§ Data extracts
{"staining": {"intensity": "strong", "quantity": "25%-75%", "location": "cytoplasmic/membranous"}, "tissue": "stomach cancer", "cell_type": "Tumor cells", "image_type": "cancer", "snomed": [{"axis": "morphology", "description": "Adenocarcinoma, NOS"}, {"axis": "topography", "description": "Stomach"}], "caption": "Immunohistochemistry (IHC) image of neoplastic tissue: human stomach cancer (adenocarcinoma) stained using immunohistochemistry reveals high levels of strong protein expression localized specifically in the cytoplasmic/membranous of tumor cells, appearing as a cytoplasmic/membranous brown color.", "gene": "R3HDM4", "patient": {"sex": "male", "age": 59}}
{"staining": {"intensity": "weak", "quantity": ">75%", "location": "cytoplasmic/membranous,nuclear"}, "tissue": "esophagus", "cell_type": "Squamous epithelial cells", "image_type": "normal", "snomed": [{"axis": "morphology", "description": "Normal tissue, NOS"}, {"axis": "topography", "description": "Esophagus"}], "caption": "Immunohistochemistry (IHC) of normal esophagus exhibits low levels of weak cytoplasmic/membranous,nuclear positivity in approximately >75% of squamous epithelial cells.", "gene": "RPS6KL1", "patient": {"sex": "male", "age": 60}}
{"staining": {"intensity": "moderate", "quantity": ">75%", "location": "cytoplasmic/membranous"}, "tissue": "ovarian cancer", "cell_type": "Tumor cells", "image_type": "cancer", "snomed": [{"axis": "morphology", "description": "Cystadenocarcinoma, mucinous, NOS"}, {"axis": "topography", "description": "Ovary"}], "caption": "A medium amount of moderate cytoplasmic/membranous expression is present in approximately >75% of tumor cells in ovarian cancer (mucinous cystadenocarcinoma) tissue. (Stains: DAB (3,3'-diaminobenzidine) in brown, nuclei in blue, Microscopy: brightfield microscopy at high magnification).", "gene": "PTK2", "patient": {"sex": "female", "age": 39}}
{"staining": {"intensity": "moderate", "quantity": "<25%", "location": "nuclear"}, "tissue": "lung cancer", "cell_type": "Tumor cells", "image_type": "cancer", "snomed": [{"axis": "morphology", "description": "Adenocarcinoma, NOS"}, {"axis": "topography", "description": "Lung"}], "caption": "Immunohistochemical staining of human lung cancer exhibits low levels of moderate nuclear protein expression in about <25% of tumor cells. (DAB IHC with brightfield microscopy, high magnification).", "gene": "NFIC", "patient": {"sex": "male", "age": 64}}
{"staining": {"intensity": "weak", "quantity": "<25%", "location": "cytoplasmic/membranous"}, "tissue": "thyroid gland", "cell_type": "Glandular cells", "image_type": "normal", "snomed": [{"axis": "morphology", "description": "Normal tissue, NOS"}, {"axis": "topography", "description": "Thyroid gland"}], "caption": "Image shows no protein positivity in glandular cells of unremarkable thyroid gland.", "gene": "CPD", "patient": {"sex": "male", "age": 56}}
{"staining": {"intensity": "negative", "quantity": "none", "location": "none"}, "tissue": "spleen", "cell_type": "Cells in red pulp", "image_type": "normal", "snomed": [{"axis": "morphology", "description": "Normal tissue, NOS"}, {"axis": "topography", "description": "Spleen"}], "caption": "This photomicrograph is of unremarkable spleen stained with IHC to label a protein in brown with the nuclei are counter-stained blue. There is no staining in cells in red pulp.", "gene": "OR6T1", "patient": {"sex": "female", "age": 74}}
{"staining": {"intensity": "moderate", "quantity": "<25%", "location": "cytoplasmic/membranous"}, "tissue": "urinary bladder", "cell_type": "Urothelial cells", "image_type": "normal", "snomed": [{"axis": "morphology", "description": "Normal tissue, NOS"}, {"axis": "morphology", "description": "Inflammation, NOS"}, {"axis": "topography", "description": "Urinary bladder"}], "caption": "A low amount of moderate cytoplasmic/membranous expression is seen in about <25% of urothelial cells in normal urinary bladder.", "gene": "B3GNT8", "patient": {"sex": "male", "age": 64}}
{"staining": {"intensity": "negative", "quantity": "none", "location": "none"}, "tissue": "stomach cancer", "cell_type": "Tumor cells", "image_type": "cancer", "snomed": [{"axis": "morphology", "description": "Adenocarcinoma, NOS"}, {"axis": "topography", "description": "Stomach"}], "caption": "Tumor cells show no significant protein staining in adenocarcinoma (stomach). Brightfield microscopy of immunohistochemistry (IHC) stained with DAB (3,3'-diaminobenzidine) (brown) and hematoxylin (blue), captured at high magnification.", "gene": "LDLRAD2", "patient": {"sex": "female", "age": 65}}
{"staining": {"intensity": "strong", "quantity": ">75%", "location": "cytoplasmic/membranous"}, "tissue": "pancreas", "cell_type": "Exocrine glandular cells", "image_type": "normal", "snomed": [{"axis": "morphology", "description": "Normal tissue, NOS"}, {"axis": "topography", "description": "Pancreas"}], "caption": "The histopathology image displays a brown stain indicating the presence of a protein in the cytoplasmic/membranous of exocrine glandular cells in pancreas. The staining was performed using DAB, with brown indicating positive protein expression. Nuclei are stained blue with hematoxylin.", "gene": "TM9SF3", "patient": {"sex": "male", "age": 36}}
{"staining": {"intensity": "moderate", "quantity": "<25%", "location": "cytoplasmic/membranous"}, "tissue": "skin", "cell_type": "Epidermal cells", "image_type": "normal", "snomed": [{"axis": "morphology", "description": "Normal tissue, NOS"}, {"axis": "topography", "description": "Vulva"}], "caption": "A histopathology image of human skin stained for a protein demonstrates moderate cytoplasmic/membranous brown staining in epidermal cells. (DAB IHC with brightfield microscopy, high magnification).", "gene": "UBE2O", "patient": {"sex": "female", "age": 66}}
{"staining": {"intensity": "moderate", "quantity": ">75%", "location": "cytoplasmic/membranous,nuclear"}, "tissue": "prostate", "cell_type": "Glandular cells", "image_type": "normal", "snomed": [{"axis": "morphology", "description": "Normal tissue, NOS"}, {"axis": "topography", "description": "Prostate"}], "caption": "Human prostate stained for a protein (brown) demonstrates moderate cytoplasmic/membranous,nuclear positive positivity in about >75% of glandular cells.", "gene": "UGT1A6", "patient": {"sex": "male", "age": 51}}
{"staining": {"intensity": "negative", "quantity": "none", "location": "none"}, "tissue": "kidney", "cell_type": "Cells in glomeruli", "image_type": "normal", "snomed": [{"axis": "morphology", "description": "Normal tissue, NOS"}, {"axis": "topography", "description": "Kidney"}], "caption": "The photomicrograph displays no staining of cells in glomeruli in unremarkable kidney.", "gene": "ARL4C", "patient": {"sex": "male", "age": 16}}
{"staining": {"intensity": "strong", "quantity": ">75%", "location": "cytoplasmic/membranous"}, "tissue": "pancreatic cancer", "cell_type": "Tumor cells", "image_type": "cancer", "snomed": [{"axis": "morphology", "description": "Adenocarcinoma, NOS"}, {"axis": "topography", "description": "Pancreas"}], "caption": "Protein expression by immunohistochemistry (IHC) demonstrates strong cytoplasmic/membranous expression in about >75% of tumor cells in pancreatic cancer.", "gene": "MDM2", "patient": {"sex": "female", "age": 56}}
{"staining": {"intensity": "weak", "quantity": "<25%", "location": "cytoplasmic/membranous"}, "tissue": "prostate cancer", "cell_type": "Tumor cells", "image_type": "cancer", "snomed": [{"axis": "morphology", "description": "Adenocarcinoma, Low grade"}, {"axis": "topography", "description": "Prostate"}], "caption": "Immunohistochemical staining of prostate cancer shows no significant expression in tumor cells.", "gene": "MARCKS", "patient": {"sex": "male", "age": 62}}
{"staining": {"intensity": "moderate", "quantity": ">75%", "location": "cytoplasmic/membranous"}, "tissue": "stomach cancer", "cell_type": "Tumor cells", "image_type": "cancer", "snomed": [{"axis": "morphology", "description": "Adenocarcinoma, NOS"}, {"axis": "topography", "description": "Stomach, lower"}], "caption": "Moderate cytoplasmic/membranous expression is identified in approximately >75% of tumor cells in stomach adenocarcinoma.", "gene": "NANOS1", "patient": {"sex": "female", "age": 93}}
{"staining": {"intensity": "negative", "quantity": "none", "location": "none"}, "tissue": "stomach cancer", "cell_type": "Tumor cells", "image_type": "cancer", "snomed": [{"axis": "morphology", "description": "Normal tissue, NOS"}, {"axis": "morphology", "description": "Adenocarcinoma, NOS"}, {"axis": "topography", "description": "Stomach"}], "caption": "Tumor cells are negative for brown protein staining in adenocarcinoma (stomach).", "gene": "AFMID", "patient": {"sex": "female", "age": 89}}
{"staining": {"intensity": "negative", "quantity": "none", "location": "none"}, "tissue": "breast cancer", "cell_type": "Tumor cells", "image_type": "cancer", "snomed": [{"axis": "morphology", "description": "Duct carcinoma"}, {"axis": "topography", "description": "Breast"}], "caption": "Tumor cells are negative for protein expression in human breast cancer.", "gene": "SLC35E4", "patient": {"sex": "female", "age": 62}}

§ Task statement
Copy whichever lines in the listing above contain the word "shows".

§ Response box
{"staining": {"intensity": "weak", "quantity": "<25%", "location": "cytoplasmic/membranous"}, "tissue": "thyroid gland", "cell_type": "Glandular cells", "image_type": "normal", "snomed": [{"axis": "morphology", "description": "Normal tissue, NOS"}, {"axis": "topography", "description": "Thyroid gland"}], "caption": "Image shows no protein positivity in glandular cells of unremarkable thyroid gland.", "gene": "CPD", "patient": {"sex": "male", "age": 56}}
{"staining": {"intensity": "weak", "quantity": "<25%", "location": "cytoplasmic/membranous"}, "tissue": "prostate cancer", "cell_type": "Tumor cells", "image_type": "cancer", "snomed": [{"axis": "morphology", "description": "Adenocarcinoma, Low grade"}, {"axis": "topography", "description": "Prostate"}], "caption": "Immunohistochemical staining of prostate cancer shows no significant expression in tumor cells.", "gene": "MARCKS", "patient": {"sex": "male", "age": 62}}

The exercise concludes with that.